CISA has released three Industrial Control Systems (ICS) advisories on July 6, 2023. These advisories provide timely information about current security issues, vulnerabilities, and exploits surrounding ICS. CISA encourages users and administrators to review the newly released ICS advisory for technical details and mitigations:
ICSA-23-187-01 PiiGAB M-Bus
ICSA-23-187-02 ABUS TVIP
ICSA-23-143-03 Mitsubishi Electric MELSEC Series CPU module (Update A)
Industrial Control Systems vulnerabilities: PiiGAB M-Bus
These vulnerabilities include:
Code injection (CVE-2023-36859)
Improper restriction of authentication attempts (CVE-2023-33868)
Unprotected transport of credentials (CVE-2023-31277)
Use of hard-coded credentials (CVE-2023-35987)
Plaintext storage of passwords (CVE-2023-35765)
Cross-site scripting (CVE-2023-32652)
Weak password requirements (CVE-2023-34995)
Use of weak password hash (CVE-2023-34433)
Cross-site request forgery (CVE-2023-35120)
Industrial Control Systems vulnerabilities: ABUS TVIP
ABUS, a vendor of security camera systems, has identified vulnerability in their ABUS TVIP indoor security camera that could allow remote attackers to execute arbitrary code. The vulnerability, known as command injection, occurs when an attacker is able to inject malicious code into a system by exploiting a flaw in the application’s input validation. In this case, the vulnerability exists in a specific field of the camera’s configuration.
Once the attacker has successfully injected the malicious code, they can then execute it on the system, which could lead to a variety of consequences, such as arbitrary file reads or remote code execution. The severity of this vulnerability is rated as moderate, and public exploits are available. ABUS has released a patch for the vulnerability, and users are advised to update their cameras as soon as possible.
ICS vulnerabilities: Mitsubishi Electric MELSEC Series CPU Module
Mitsubishi Electric has released a firmware update to address vulnerability in their MELSEC Series CPU modules. The vulnerability, tracked as CVE-2023-1424, is a classic buffer overflow that could allow a remote attacker to cause a denial-of-service condition or execute malicious code.

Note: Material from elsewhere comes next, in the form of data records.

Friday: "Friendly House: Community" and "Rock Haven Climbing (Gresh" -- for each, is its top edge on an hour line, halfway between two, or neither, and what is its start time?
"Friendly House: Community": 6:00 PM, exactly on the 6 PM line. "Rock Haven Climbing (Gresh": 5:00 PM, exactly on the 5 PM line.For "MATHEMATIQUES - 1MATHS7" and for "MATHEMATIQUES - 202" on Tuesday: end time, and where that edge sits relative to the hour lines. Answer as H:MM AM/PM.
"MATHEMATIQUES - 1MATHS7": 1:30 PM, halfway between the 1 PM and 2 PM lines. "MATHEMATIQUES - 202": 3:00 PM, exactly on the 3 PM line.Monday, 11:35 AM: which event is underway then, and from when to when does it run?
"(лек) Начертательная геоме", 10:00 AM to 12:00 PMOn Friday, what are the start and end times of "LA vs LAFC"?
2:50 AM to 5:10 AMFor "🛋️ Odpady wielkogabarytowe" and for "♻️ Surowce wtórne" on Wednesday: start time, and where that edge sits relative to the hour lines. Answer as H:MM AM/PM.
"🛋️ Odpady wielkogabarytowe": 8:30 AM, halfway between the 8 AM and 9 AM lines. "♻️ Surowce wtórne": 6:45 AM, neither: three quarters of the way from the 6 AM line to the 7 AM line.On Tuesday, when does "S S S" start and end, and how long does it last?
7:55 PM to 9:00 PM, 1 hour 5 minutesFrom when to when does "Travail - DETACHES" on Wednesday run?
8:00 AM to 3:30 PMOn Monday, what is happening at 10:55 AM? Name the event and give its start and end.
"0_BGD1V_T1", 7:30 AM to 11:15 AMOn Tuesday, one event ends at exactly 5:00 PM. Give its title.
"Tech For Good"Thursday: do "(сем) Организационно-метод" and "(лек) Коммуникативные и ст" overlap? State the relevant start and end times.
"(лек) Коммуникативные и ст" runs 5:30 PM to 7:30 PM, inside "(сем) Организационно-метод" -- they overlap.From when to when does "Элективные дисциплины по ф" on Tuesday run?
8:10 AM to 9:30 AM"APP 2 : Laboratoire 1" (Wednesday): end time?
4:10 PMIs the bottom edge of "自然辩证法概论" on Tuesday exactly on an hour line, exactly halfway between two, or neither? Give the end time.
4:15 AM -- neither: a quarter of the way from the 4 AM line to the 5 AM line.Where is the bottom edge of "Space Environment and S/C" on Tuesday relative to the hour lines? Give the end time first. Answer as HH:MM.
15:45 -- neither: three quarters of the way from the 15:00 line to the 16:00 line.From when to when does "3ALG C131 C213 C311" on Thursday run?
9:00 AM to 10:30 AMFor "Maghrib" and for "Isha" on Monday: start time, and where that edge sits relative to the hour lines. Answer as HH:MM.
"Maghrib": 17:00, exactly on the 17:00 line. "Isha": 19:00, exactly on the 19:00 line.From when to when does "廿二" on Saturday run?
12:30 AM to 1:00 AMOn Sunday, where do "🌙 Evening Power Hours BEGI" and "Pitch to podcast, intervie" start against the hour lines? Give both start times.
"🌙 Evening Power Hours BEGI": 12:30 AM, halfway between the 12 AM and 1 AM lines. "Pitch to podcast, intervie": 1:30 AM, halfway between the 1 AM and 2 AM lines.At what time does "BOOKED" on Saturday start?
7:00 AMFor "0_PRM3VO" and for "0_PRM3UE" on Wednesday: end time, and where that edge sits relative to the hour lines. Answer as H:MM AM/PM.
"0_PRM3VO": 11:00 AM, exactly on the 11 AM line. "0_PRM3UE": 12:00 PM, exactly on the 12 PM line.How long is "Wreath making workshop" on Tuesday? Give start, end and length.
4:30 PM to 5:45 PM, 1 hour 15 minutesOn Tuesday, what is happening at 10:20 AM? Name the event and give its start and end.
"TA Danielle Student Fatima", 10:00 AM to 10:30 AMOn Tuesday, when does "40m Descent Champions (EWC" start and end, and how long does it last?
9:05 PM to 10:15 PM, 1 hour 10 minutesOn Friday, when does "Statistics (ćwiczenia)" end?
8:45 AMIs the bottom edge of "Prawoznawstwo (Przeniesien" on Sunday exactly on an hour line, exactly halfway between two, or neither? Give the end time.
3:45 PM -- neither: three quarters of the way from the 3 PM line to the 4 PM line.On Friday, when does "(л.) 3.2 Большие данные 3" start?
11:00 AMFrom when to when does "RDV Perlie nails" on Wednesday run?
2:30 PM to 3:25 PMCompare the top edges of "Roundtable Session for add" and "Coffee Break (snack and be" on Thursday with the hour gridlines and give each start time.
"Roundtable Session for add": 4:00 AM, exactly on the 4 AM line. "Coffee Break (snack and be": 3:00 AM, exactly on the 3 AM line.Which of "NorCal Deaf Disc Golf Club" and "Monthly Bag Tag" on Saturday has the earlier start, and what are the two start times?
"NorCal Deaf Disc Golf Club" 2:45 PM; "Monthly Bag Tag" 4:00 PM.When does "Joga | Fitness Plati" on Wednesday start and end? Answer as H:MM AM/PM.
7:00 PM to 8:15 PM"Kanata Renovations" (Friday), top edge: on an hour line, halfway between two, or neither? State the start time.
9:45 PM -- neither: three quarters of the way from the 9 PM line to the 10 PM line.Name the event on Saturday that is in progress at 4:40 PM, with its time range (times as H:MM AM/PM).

The vulnerability exists due to inadequate input size checks in the affected modules. An attacker could exploit this vulnerability by sending specially crafted packets to the affected modules. If successful, the attacker could cause a denial-of-service condition or execute malicious code on the affected system.
Mitsubishi Electric has released firmware updates to address this vulnerability. Users are advised to update their firmware as soon as possible.